Çiğdem Ülker’in Makedonya Anıları

Zaman… Değişen her şeyin değişmeyen tek ortağı,

Geçen zamanın ve insanın yaşadığı her şeyin ebedi tanığı kentler

Zaman geçiyor insanlar unutuyor

Ama kaleler, kubbeler, kuleler köprüler…

Kentler unutmuyor geçip giden zamanı

Sadece orada açılıyor zamanın kapıları

 

Çiğdem ÜLKER, Makedonya Kiril ve Metodiy Üniversitesi Filoloji Fakültesinin Türk Dili ve Edebiyatı Bölümünde 1994-1998 öğretim yılında Türk Dili ve Edebiyatı Dersi verdi… Üniversiteye yeni gelmişti, Çiğdem Ülker’i tanıdığımda. Kendileriyle gazetemiz ‘BİRLİK’ için röportaj yapmaya gitmiştim. Karşımda genç ve şirin bir bayanla karşılaştığımda, insana olan sevgisini yüzünde okudum. Birdenbire kaynaştık, o günden sonra arkadaşlığımız, dostluğumuz güçlendi…

Çiğdem ÜLKER,  Ankara – Hacettepe Üniversitesi Türk Dili ve Edebiyatı Bölümünü bitirdi aynı Üniversitenin felsefe bölümünde mastır yaptı. Makedonya Kiril ve Metodiy Üniversitesi Filoloji Fakültesi’nin Türk Dili ve Edebiyatı bölümünde dört yıl ders verdi…

Gazetecilik çalışmalarım esnasında Üsküp’ün Kiril ve Metodiy Üniversitesi Türk Dili ve Edebiyatı Bölümünde öğrencilere güzelim Türkçemizin inceliklerini ve değerini anlatan Türkiye Cumhuriyeti’nden gelen birçok öğretim üyesiyle söyleşi yaptım, hepsi de kendine göre değerli eğitim çalışmaları yaptılar.

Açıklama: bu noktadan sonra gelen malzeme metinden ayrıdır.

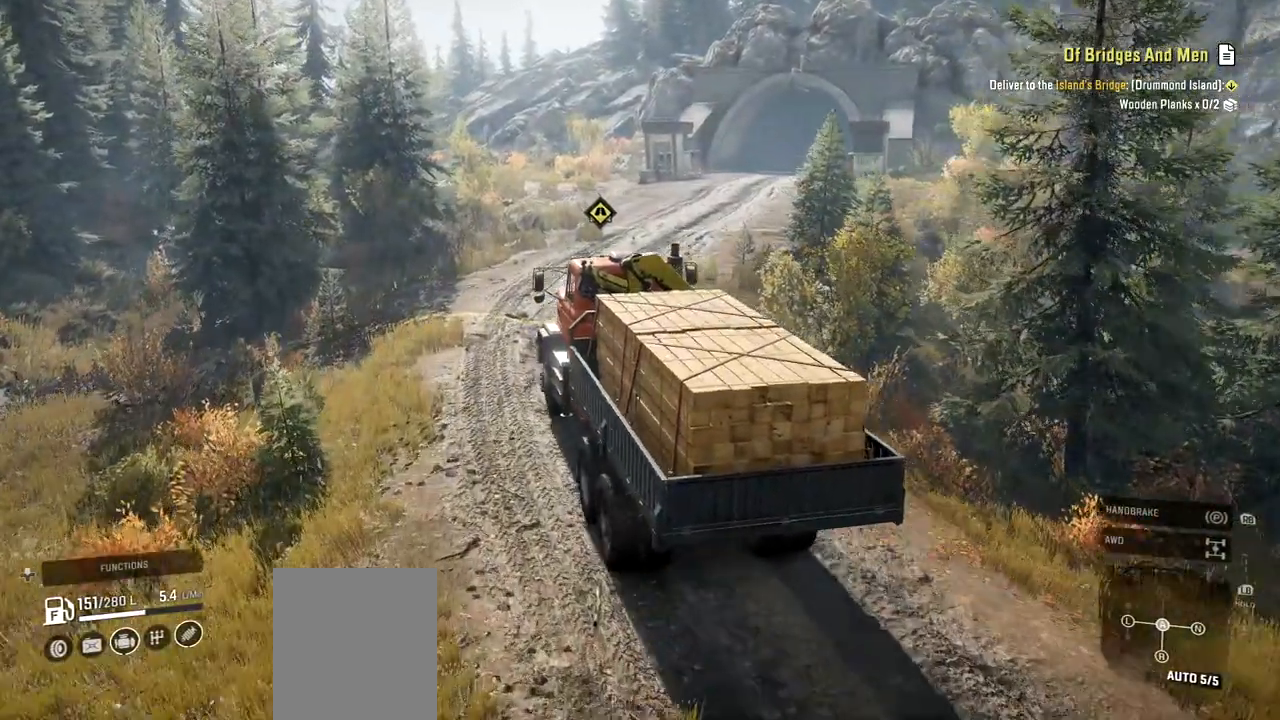
{"buttons": ["R2"], "left_stick": "right", "right_stick": "center", "events": [[250, "left_stick", "right"]]}
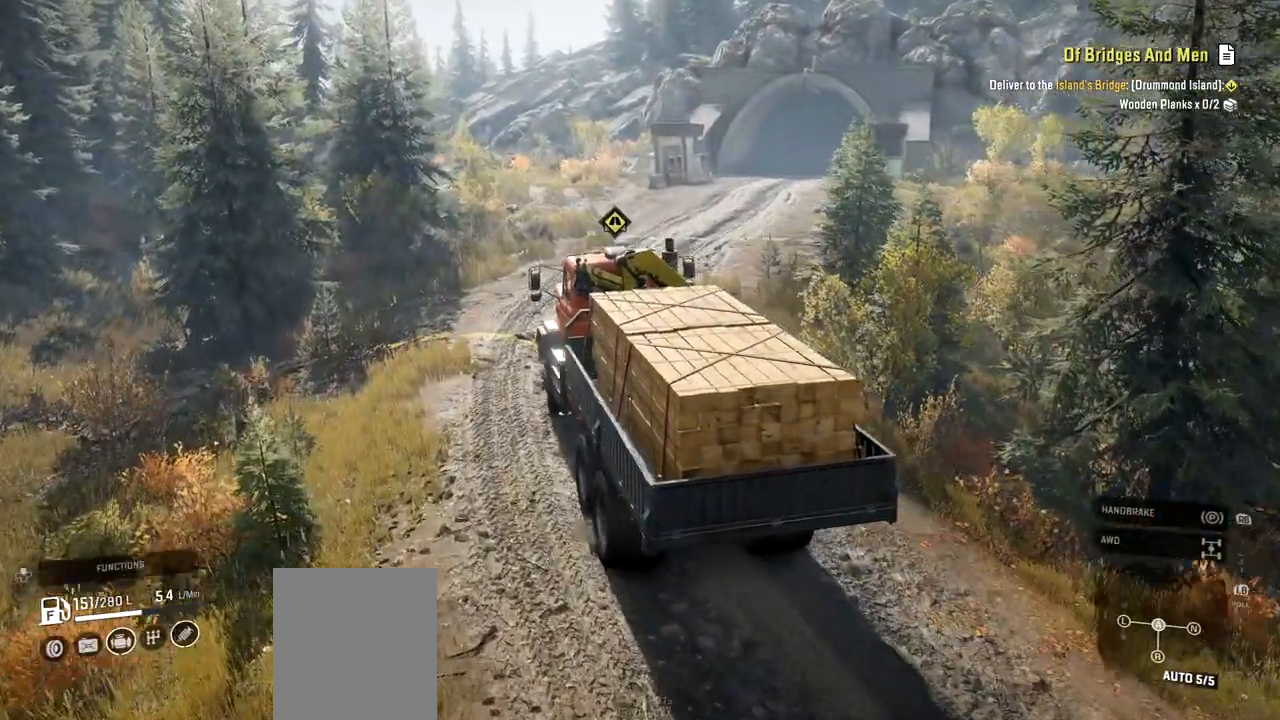
{"buttons": ["R2"], "left_stick": "right", "right_stick": "center", "events": []}
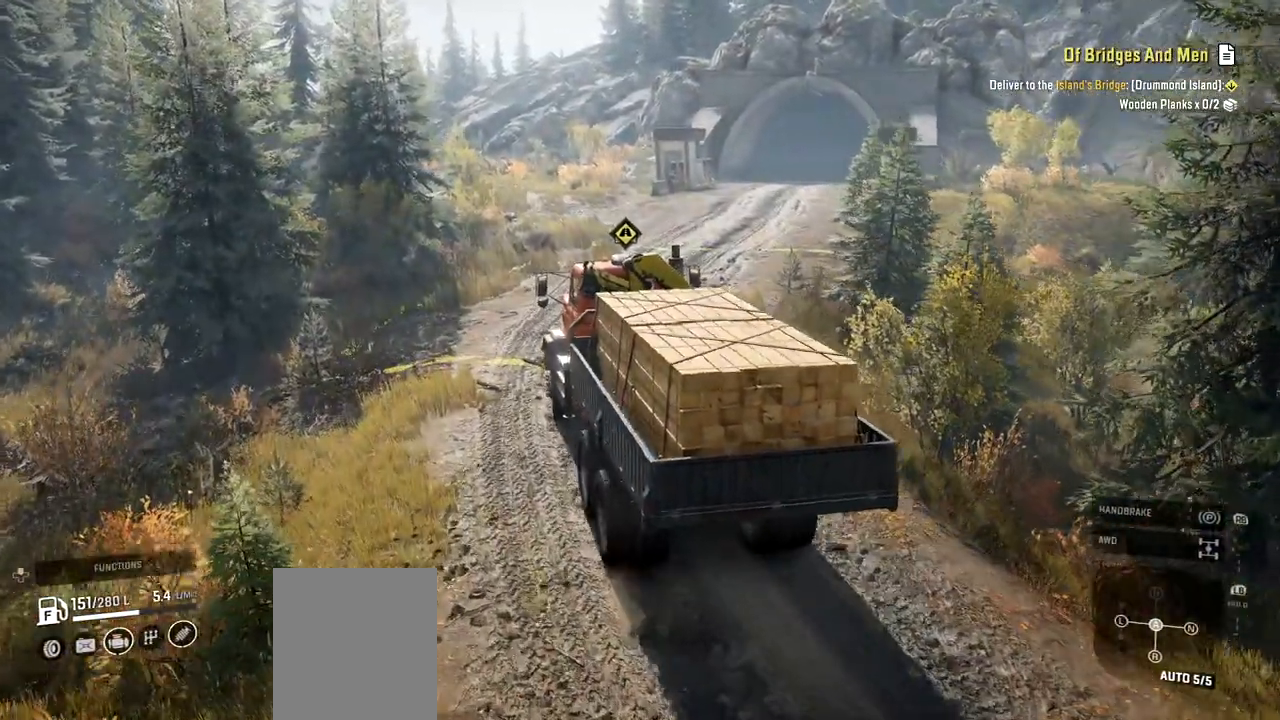
{"buttons": ["R2"], "left_stick": "right", "right_stick": "center", "events": []}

Ancak Çiğdem Ülker’le yaptığım röportaj esnasında aldığım keyif bir başkaydı. Güzelim Türkçe’nin kullanışı ve ayrıntılarının dersine verdiği önem ve Türkçe’nin inceliğindeki anlatım tarzı beni büyülemişti. Kibarlığı, insana yaklaşımı ise ayrı bir değer. Üniversitede bulunduğu dönemde güzelim Türkçemizi daha geniş çapa, hatta Makedonlara öğretme çabasında bulunduğunu anmadan geçemiyorum. O dönemdeki çalışmaları dâhilinde yayınladığı kitaplarıyla böylesi değerli faaliyetlerini öğrencileri dışında Makedon eğitimcilerine de aşılamayı başardı. Derken… Çiğdem Ülker’in mesleğinin aşığı olduğunu geniş çapa yaymayı başardığını vurgulamak isterim…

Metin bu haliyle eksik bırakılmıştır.